YOUR GOAL:
Arrange every line of text read from the pages in this listing as one numbered list, skipping any blank lines. Leave the pictures out of your answer.

ENTRIES PROVIDED:

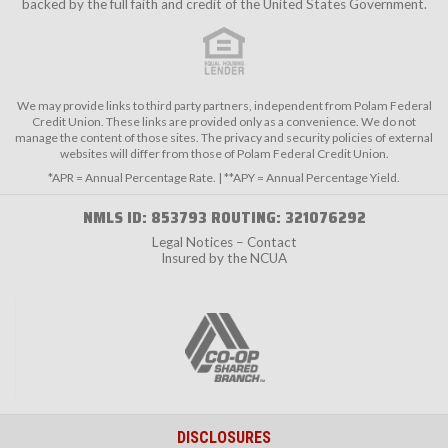
backed by the full faith and credit of the United States Government.
We may provide links to third party partners, independent from Polam Federal
Credit Union. These links are provided only as a convenience. We do not
manage the content of those sites. The privacy and security policies of external
websites will differ from those of Polam Federal Credit Union.
*APR = Annual Percentage Rate. | **APY = Annual Percentage Yield.
NMLS ID: 853793 ROUTING: 321076292
Legal Notices – Contact
Insured by the NCUA
DISCLOSURES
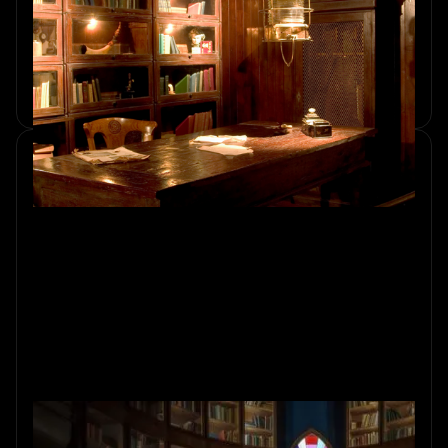
Room for Your Group's Needs
Discover how to choose the right escape room in
Amsterdam for your group's size, preferences, and skill
levels. Explore an exciting adventure with Sherlocked.
Hidden Meanings: Easter Eggs of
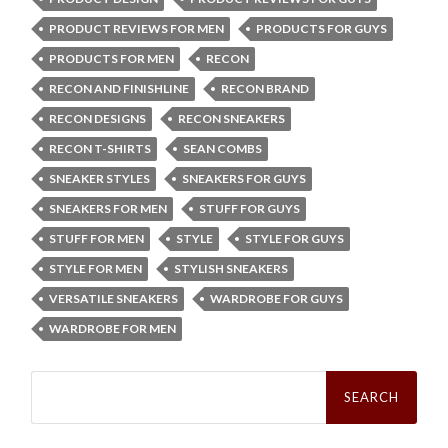
PRODUCT REVIEWS FOR MEN
PRODUCTS FOR GUYS
PRODUCTS FOR MEN
RECON
RECON AND FINISHLINE
RECON BRAND
RECON DESIGNS
RECON SNEAKERS
RECON T-SHIRTS
SEAN COMBS
SNEAKER STYLES
SNEAKERS FOR GUYS
SNEAKERS FOR MEN
STUFF FOR GUYS
STUFF FOR MEN
STYLE
STYLE FOR GUYS
STYLE FOR MEN
STYLISH SNEAKERS
VERSATILE SNEAKERS
WARDROBE FOR GUYS
WARDROBE FOR MEN
Search
for:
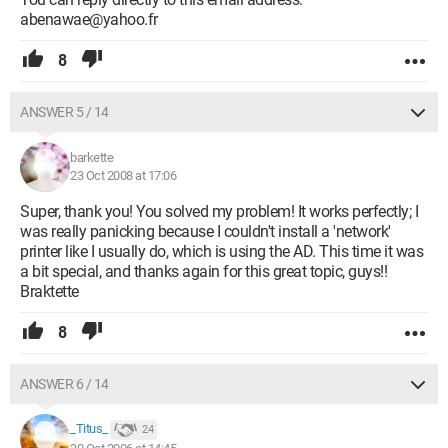
abenawae@yahoo.fr
8
ANSWER 5 / 14
barkette
23 Oct 2008 at 17:06
Super, thank you! You solved my problem! It works perfectly; I
was really panicking because I couldn't install a 'network'
printer like I usually do, which is using the AD. This time it was
a bit special, and thanks again for this great topic, guys!!
Braktette
8
ANSWER 6 / 14
_Titus_
24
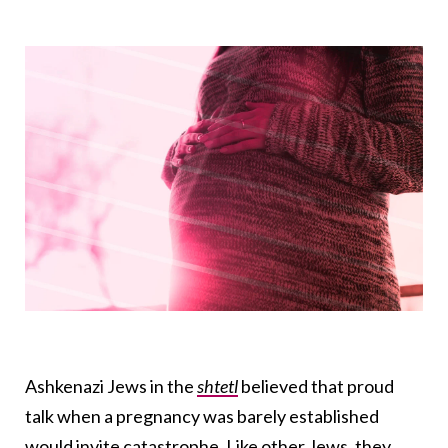
Ashkenazi Jews in the
shtetl
believed that proud
talk when a pregnancy was barely established
would invite catastrophe. Like other Jews, they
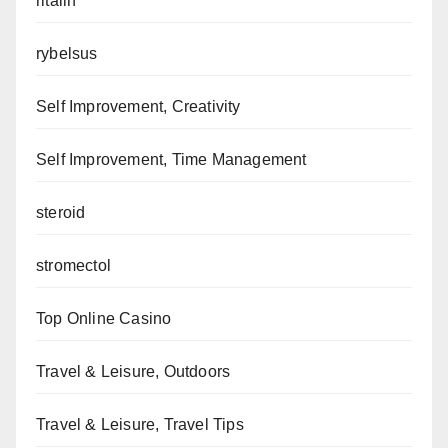
ritalin
rybelsus
Self Improvement, Creativity
Self Improvement, Time Management
steroid
stromectol
Top Online Casino
Travel & Leisure, Outdoors
Travel & Leisure, Travel Tips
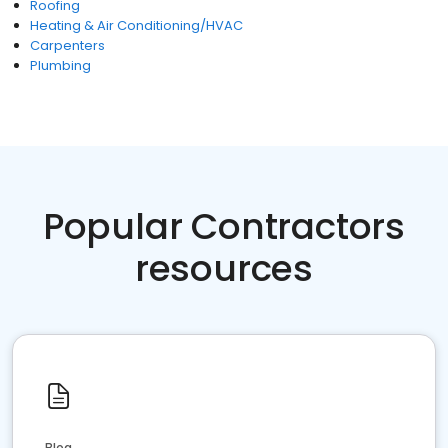
Roofing
Heating & Air Conditioning/HVAC
Carpenters
Plumbing
Popular Contractors
resources
Blog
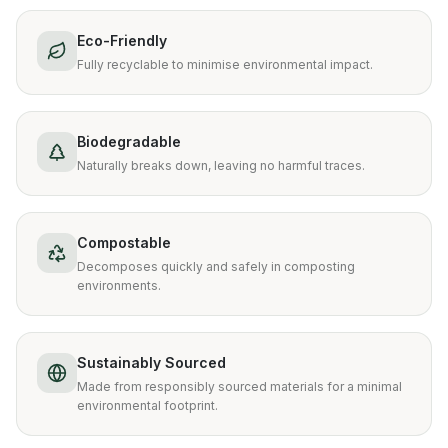
Eco-Friendly
Fully recyclable to minimise environmental impact.
Biodegradable
Naturally breaks down, leaving no harmful traces.
Compostable
Decomposes quickly and safely in composting
environments.
Sustainably Sourced
Made from responsibly sourced materials for a minimal
environmental footprint.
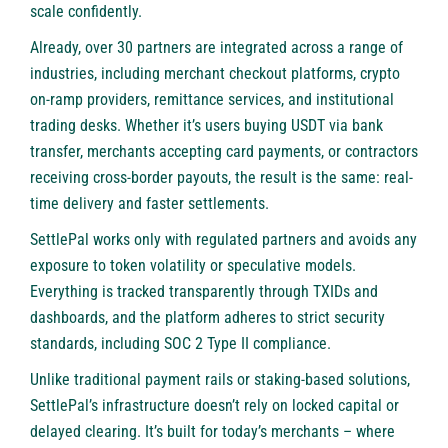
scale confidently.
Already, over 30 partners are integrated across a range of
industries, including merchant checkout platforms, crypto
on-ramp providers, remittance services, and institutional
trading desks. Whether it’s users buying USDT via bank
transfer, merchants accepting card payments, or contractors
receiving cross-border payouts, the result is the same: real-
time delivery and faster settlements.
SettlePal works only with regulated partners and avoids any
exposure to token volatility or speculative models.
Everything is tracked transparently through TXIDs and
dashboards, and the platform adheres to strict security
standards, including SOC 2 Type II compliance.
Unlike traditional payment rails or staking-based solutions,
SettlePal’s infrastructure doesn’t rely on locked capital or
delayed clearing. It’s built for today’s merchants – where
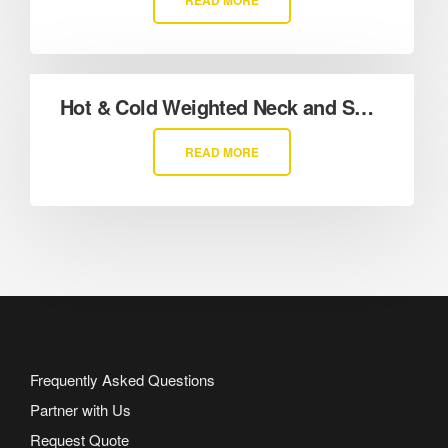
READ MORE
Hot & Cold Weighted Neck and Shoulder Wrap
READ MORE
Frequently Asked Questions
Partner with Us
Request Quote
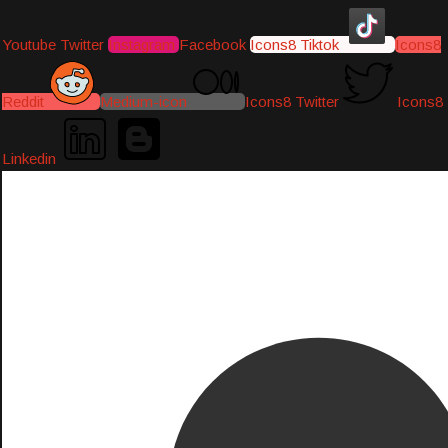
Youtube
Twitter
Instagram
Facebook
Icons8 Tiktok
Icons8
Reddit
Medium-icon
Icons8 Twitter
Icons8
Linkedin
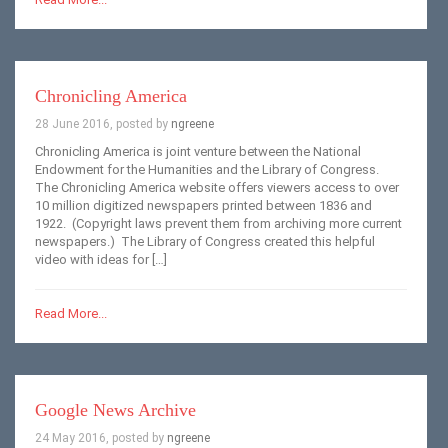
Chronicling America
28 June 2016, posted by
ngreene
Chronicling America is joint venture between the National
Endowment for the Humanities and the Library of Congress.
The Chronicling America website offers viewers access to over
10 million digitized newspapers printed between 1836 and
1922. (Copyright laws prevent them from archiving more current
newspapers.) The Library of Congress created this helpful
video with ideas for […]
Read More...
Google News Archive
24 May 2016, posted by
ngreene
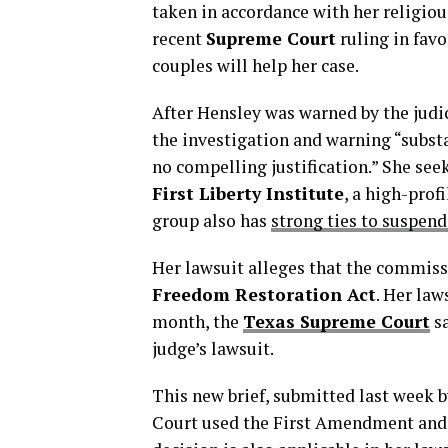
taken in accordance with her religiou
recent
Supreme Court
ruling in favo
couples will help her case.
After Hensley was warned by the judi
the investigation and warning “substa
no compelling justification.” She see
First Liberty Institute
, a high-prof
group also has
strong ties to suspen
Her lawsuit alleges that the commiss
Freedom Restoration Act
. Her law
month, the
Texas Supreme Court
sa
judge’s lawsuit.
This new brief, submitted last week 
Court used the First Amendment and 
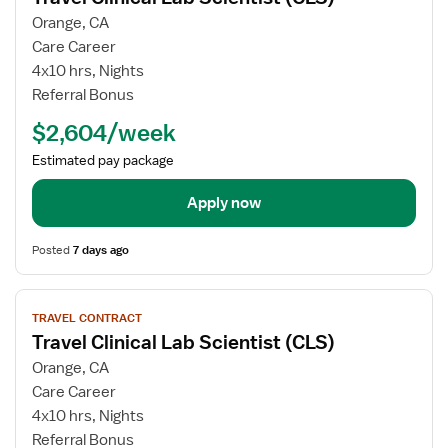
for
Orange, CA
Travel
Care Career
Clinical
4x10 hrs, Nights
Lab
Referral Bonus
Scientist
$2,604/week
(CLS)
Estimated pay package
Apply now
Posted
7 days ago
View
TRAVEL CONTRACT
job
Travel Clinical Lab Scientist (CLS)
details
for
Orange, CA
Travel
Care Career
Clinical
4x10 hrs, Nights
Lab
Referral Bonus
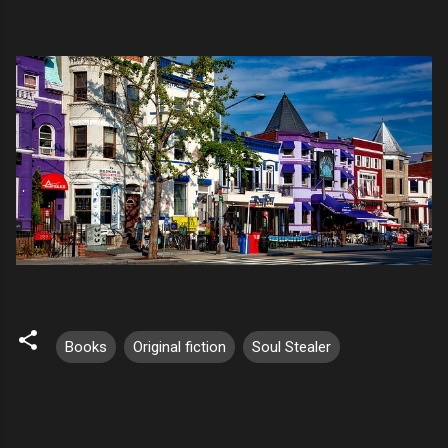
Books
Original fiction
Soul Stealer
C
o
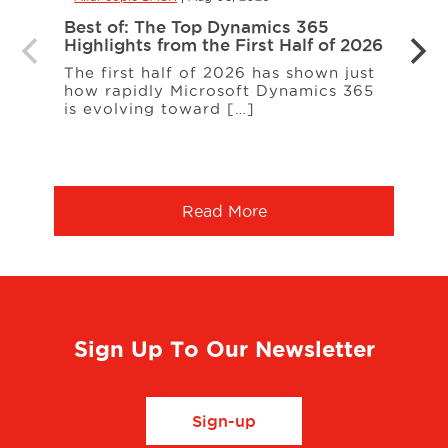
Best of: The Top Dynamics 365
Inter
Highlights from the First Half of 2026
Loud
The first half of 2026 has shown just
ERP c
how rapidly Microsoft Dynamics 365
expa
is evolving toward […]
a co
More
Read More
Sign Up To Our Newsletter
Sign-up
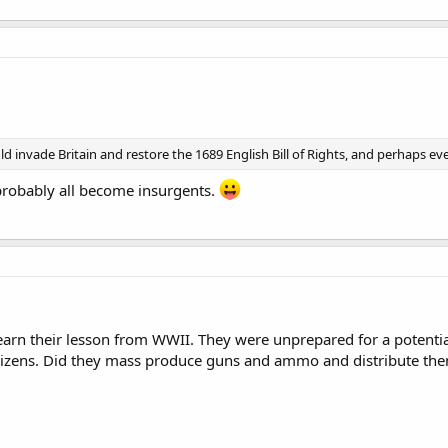
d invade Britain and restore the 1689 English Bill of Rights, and perhaps e
 probably all become insurgents.
learn their lesson from WWII. They were unprepared for a potenti
tizens. Did they mass produce guns and ammo and distribute them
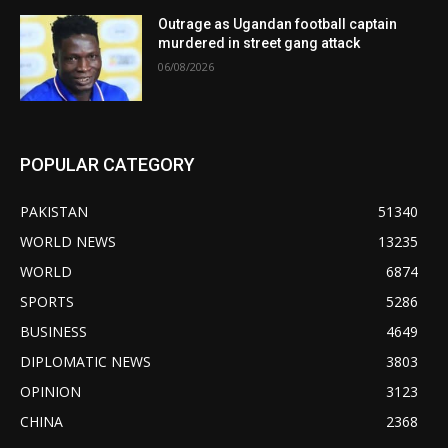
Outrage as Ugandan football captain
murdered in street gang attack
06/08/2026
POPULAR CATEGORY
PAKISTAN
51340
WORLD NEWS
13235
WORLD
6874
SPORTS
5286
BUSINESS
4649
DIPLOMATIC NEWS
3803
OPINION
3123
CHINA
2368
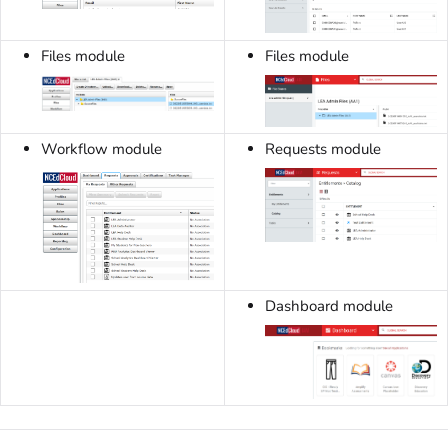
Files module
Files module
Workflow module
Requests module
Dashboard module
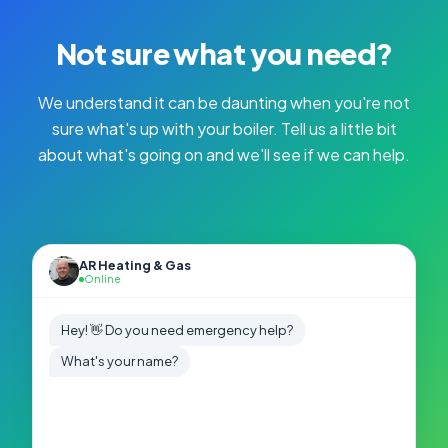
Not sure what you need?
We understand it can be daunting when you're not
sure what's up with your boiler. Tell us a little bit
about what's going on and we'll see if we can help.
AR Heating & Gas
Online
Hey! 👋 Do you need emergency help?
What's your name?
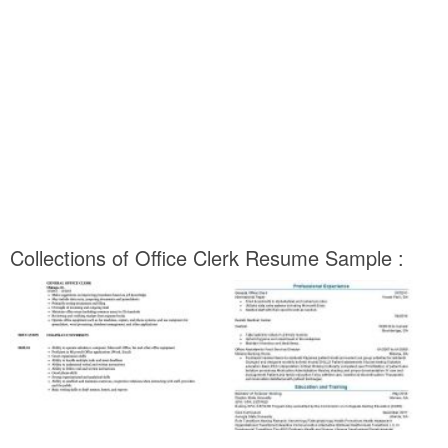
Collections of Office Clerk Resume Sample :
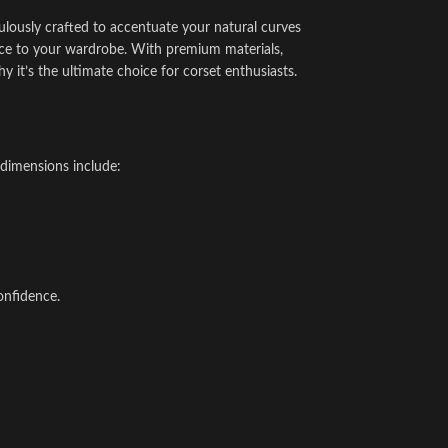
ulously crafted to accentuate your natural curves
egance to your wardrobe. With premium materials,
y it’s the ultimate choice for corset enthusiasts.
 dimensions include:
onfidence.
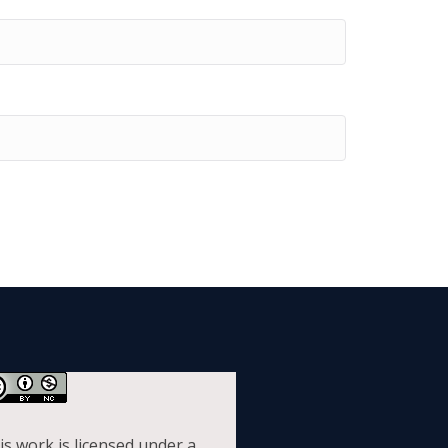
is work is licensed under a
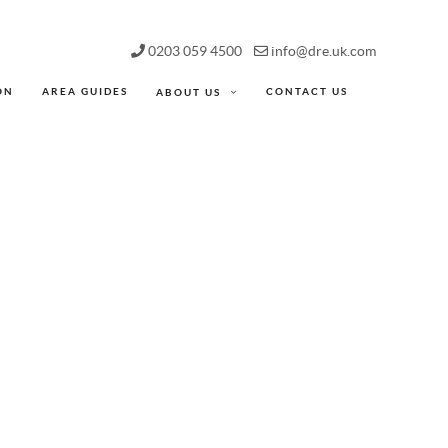
0203 059 4500
info@dre.uk.com
ON
AREA GUIDES
CONTACT US
ABOUT US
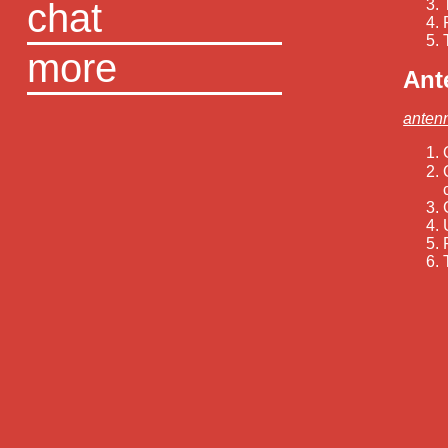
chat
more
Ant
anten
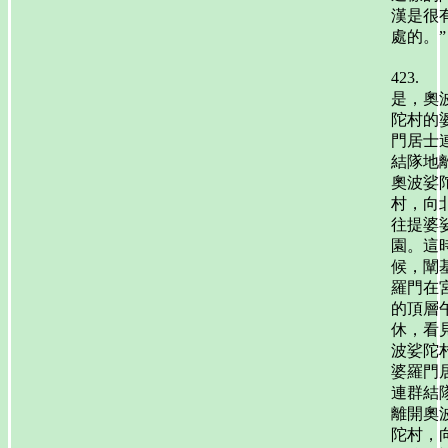
漢是很
處的。”
423.
是，奧
陀村的
門居士
結隊地
奧波娑
村，向
往提婆
園。這
候，闡
羅門在
的頂層
休，看
波娑陀
婆羅門
連群結
離開奧
陀村，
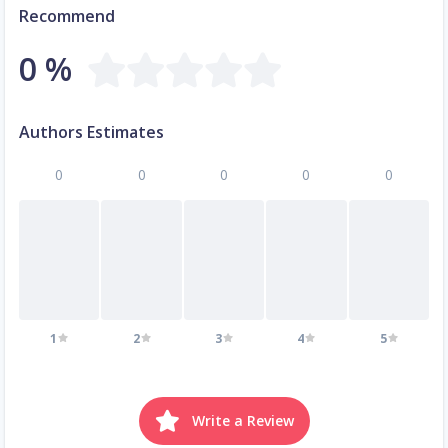
Recommend
0 %
Authors Estimates
0
0
0
0
0
1
2
3
4
5
Write a Review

REPLY TO THE TASK:
1. backed by the full faith and credit of the United States Government.
2. We may provide links to third party partners, independent from Polam Federal
3. Credit Union. These links are provided only as a convenience. We do not
4. manage the content of those sites. The privacy and security policies of external
5. websites will differ from those of Polam Federal Credit Union.
6. *APR = Annual Percentage Rate. | **APY = Annual Percentage Yield.
7. NMLS ID: 853793 ROUTING: 321076292
8. Legal Notices – Contact
9. Insured by the NCUA
10. DISCLOSURES
11. Room for Your Group's Needs
12. Discover how to choose the right escape room in
13. Amsterdam for your group's size, preferences, and skill
14. levels. Explore an exciting adventure with Sherlocked.
15. Hidden Meanings: Easter Eggs of
16. PRODUCT REVIEWS FOR MEN
17. PRODUCTS FOR GUYS
18. PRODUCTS FOR MEN
19. RECON
20. RECON AND FINISHLINE
21. RECON BRAND
22. RECON DESIGNS
23. RECON SNEAKERS
24. RECON T-SHIRTS
25. SEAN COMBS
26. SNEAKER STYLES
27. SNEAKERS FOR GUYS
28. SNEAKERS FOR MEN
29. STUFF FOR GUYS
30. STUFF FOR MEN
31. STYLE
32. STYLE FOR GUYS
33. STYLE FOR MEN
34. STYLISH SNEAKERS
35. VERSATILE SNEAKERS
36. WARDROBE FOR GUYS
37. WARDROBE FOR MEN
38. Search
39. for:
40. abenawae@yahoo.fr
41. 8
42. ANSWER 5 / 14
43. barkette
44. 23 Oct 2008 at 17:06
45. Super, thank you! You solved my problem! It works perfectly; I
46. was really panicking because I couldn't install a 'network'
47. printer like I usually do, which is using the AD. This time it was
48. a bit special, and thanks again for this great topic, guys!!
49. Braktette
50. 8
51. ANSWER 6 / 14
52. _Titus_
53. 24
54. Ashkenazi Jews in the
55. shtetl
56. believed that proud
57. talk when a pregnancy was barely established
58. would invite catastrophe. Like other Jews, they
59. ritalin
60. rybelsus
61. Self Improvement, Creativity
62. Self Improvement, Time Management
63. steroid
64. stromectol
65. Top Online Casino
66. Travel & Leisure, Outdoors
67. Travel & Leisure, Travel Tips
68. Roofing
69. Heating & Air Conditioning/HVAC
70. Carpenters
71. Plumbing
72. Popular Contractors
73. resources
74. Blog
75. Eco-Friendly
76. Fully recyclable to minimise environmental impact.
77. Biodegradable
78. Naturally breaks down, leaving no harmful traces.
79. Compostable
80. Decomposes quickly and safely in composting
81. environments.
82. Sustainably Sourced
83. Made from responsibly sourced materials for a minimal
84. environmental footprint.
85. scale confidently.
86. Already, over 30 partners are integrated across a range of
87. industries, including merchant checkout platforms, crypto
88. on-ramp providers, remittance services, and institutional
89. trading desks. Whether it’s users buying USDT via bank
90. transfer, merchants accepting card payments, or contractors
91. receiving cross-border payouts, the result is the same: real-
92. time delivery and faster settlements.
93. SettlePal works only with regulated partners and avoids any
94. exposure to token volatility or speculative models.
95. Everything is tracked transparently through TXIDs and
96. dashboards, and the platform adheres to strict security
97. standards, including SOC 2 Type II compliance.
98. Unlike traditional payment rails or staking-based solutions,
99. SettlePal’s infrastructure doesn’t rely on locked capital or
100. delayed clearing. It’s built for today’s merchants – where
101. READ MORE
102. Hot & Cold Weighted Neck and Shoulder Wrap
103. READ MORE
104. Frequently Asked Questions
105. Partner with Us
106. Request Quote
107. Youtube
108. Twitter
109. Instagram
110. Facebook
111. Icons8 Tiktok
112. Icons8
113. Reddit
114. Medium-icon
115. Icons8 Twitter
116. Icons8
117. Linkedin
118. Chronicling America
119. 28 June 2016, posted by
120. ngreene
121. Chronicling America is joint venture between the National
122. Endowment for the Humanities and the Library of Congress.
123. The Chronicling America website offers viewers access to over
124. 10 million digitized newspapers printed between 1836 and
125. 1922. (Copyright laws prevent them from archiving more current
126. newspapers.) The Library of Congress created this helpful
127. video with ideas for […]
128. Read More...
129. Google News Archive
130. 24 May 2016, posted by
131. ngreene
132. taken in accordance with her religiou
133. recent
134. Supreme Court
135. ruling in favo
136. couples will help her case.
137. After Hensley was warned by the judi
138. the investigation and warning “substa
139. no compelling justification.” She see
140. First Liberty Institute
141. , a high-prof
142. group also has
143. strong ties to suspen
144. Her lawsuit alleges that the commiss
145. Freedom Restoration Act
146. . Her law
147. month, the
148. Texas Supreme Court
149. sa
150. judge’s lawsuit.
151. This new brief, submitted last week 
152. Court used the First Amendment and 
153. for
154. Orange, CA
155. Travel
156. Care Career
157. Clinical
158. 4x10 hrs, Nights
159. Lab
160. Referral Bonus
161. Scientist
162. $2,604/week
163. (CLS)
164. Estimated pay package
165. Apply now
166. Posted
167. 7 days ago
168. View
169. TRAVEL CONTRACT
170. job
171. Travel Clinical Lab Scientist (CLS)
172. details
173. for
174. Orange, CA
175. Travel
176. Care Career
177. Clinical
178. 4x10 hrs, Nights
179. Lab
180. Referral Bonus
181. Books
182. Original fiction
183. Soul Stealer
184. C
185. o
186. Best of: The Top Dynamics 365
187. Inter
188. Highlights from the First Half of 2026
189. Loud
190. The first half of 2026 has shown just
191. ERP c
192. how rapidly Microsoft Dynamics 365
193. expa
194. is evolving toward […]
195. a co
196. More
197. Read More
198. Sign Up To Our Newsletter
199. Sign-up
200. d invade Britain and restore the 1689 English Bill of Rights, and perhaps e
201.  probably all become insurgents.
202. learn their lesson from WWII. They were unprepared for a potenti
203. tizens. Did they mass produce guns and ammo and distribute them
204. Outrage as Ugandan football captain
205. murdered in street gang attack
206. 06/08/2026
207. POPULAR CATEGORY
208. PAKISTAN
209. 51340
210. WORLD NEWS
211. 13235
212. WORLD
213. 6874
214. SPORTS
215. 5286
216. BUSINESS
217. 4649
218. DIPLOMATIC NEWS
219. 3803
220. OPINION
221. 3123
222. CHINA
223. 2368
224. Files module
225. Files module
226. Workflow module
227. Requests module
228. Dashboard module
229. Not sure what you need?
230. We understand it can be daunting when you're not
231. sure what's up with your boiler. Tell us a little bit
232. about what's going on and we'll see if we can help.
233. AR Heating & Gas
234. Online
235. Hey! 👋 Do you need emergency help?
236. What's your name?
237. Collections of Office Clerk Resume Sample :
238. ulously crafted to accentuate your natural curves
239. egance to your wardrobe. With premium materials,
240. y it’s the ultimate choice for corset enthusiasts.
241.  dimensions include:
242. onfidence.
243. is work is licensed under a
244. 0203 059 4500
245. info@dre.uk.com
246. ON
247. AREA GUIDES
248. CONTACT US
249. ABOUT US
250. chat
251. more
252. Ant
253. anten
254. 漢是很
255. 處的。”
256. 423.
257. 是，奧
258. 陀村的
259. 門居士
260. 結隊地
261. 奧波娑
262. 村，向
263. 往提婆
264. 園。這
265. 候，闡
266. 羅門在
267. 的頂層
268. 休，看
269. 波娑陀
270. 婆羅門
271. 連群結
272. 離開奧
273. 陀村，
274. Recommend
275. 0 %
276. Authors Estimates
277. 0
278. 0
279. 0
280. 0
281. 0
282. 1
283. 2
284. 3
285. 4
286. 5
287. Write a Review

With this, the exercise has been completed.